Entrevista a Tiago Moutinho «Qualidade de jogo da Académica levou-me para a Jordânia»

NACIONAL07.12.202410:00

Tiago Moutinho teve curta experiência no Al Hussein, ao serviço do qual teve pela frente dificuldades inesperadas, e está de regresso a Portugal, em busca de novo projeto. O treinador conta várias peripécias, entre as quais a do jogo que começou com muito atraso, porque havia duas equipas já em campo

- Conta-nos como foi a tua experiência na Jordânia, no Al Hussein.

 - Acabou por ser um bocadinho curta, mas foi boa, como todas. São aprendizagens. No ano passado, estava lá um treinador português, o João Mota, que se sagrou campeão, e o convite surgiu de forma até curiosa, através de um scout do clube que gostava muito dos treinadores portugueses. Observava jogadores em Portugal e chamou-lhe a atenção a forma como a Académica jogava, a qualidade do jogo, o estilo ofensivo, os muitos golos marcados e os poucos sofridos. Entrou em contato comigo. O convite não surgiu por terceiros, foi logo direto e, sim, na altura...

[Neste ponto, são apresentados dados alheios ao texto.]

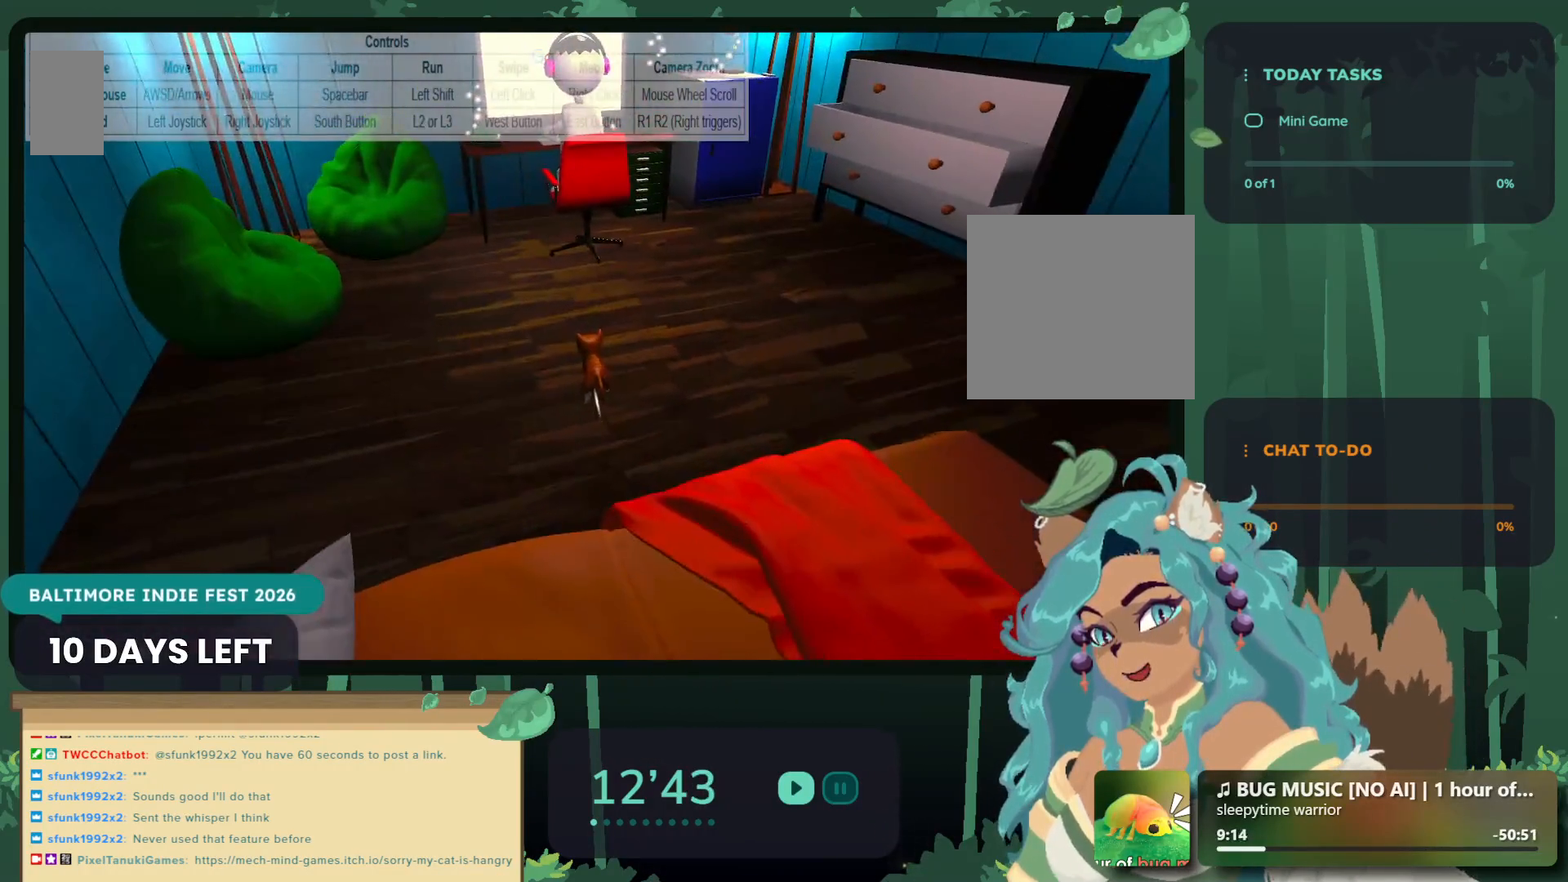
{"buttons": ["A"], "left_stick": "up", "right_stick": "center", "events": [[150, "left_stick", "left"], [333, "left_stick", "up-left"], [383, "A", "down"], [500, "left_stick", "up"]]}
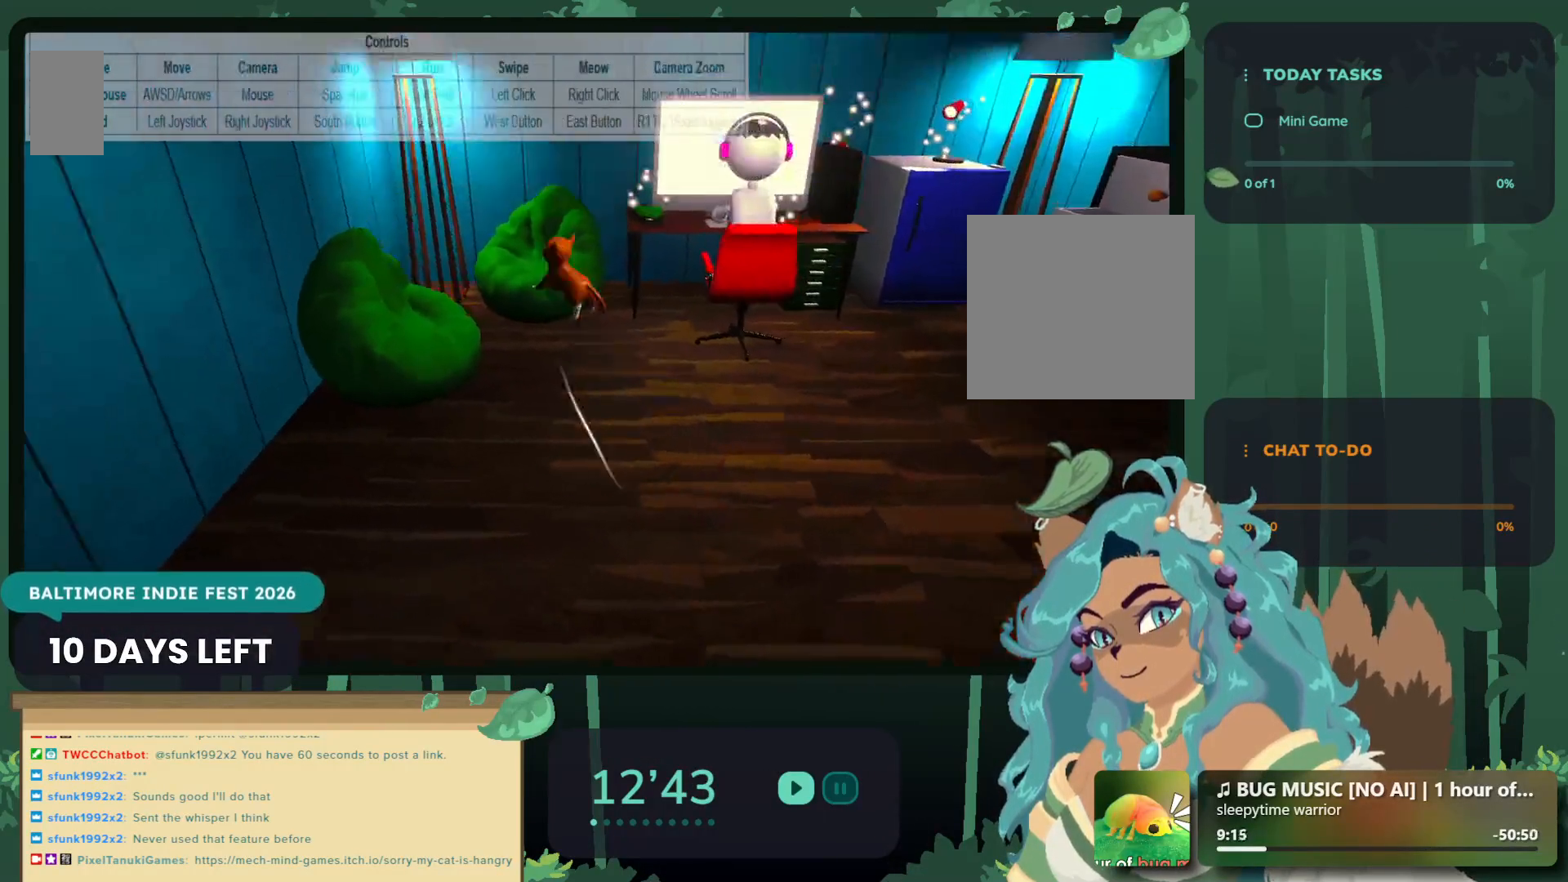
{"buttons": [], "left_stick": "up-left", "right_stick": "center", "events": [[50, "A", "up"], [167, "left_stick", "center"], [400, "left_stick", "up-left"]]}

 - Mas é um choque de realidade, não é?

 - É. É um choque...

 - Estavas mais ou menos preparado, certo?

 - Sim, porém é mentalmente difícil. Há sempre um período em que esperamos para ver o que vai acontecer. Depois, as conversas surgiram, foram interessantes e havia também a questão financeira, que também me fez pensar. E assim fui. Também gosto de desafios, tal como aconteceu com a Grécia, a Sérvia, a China e a Espanha. Era ainda um desafio interessante treinar o campeão nacional da Jordânia, com um acrescento muito grande que era jogar a Champions League. Abracei este projeto, mas cheguei lá e encontrei uma realidade diferente daquela que esperava.

 - Eles não fizeram nenhum tipo de preparação, não te apresentaram algo?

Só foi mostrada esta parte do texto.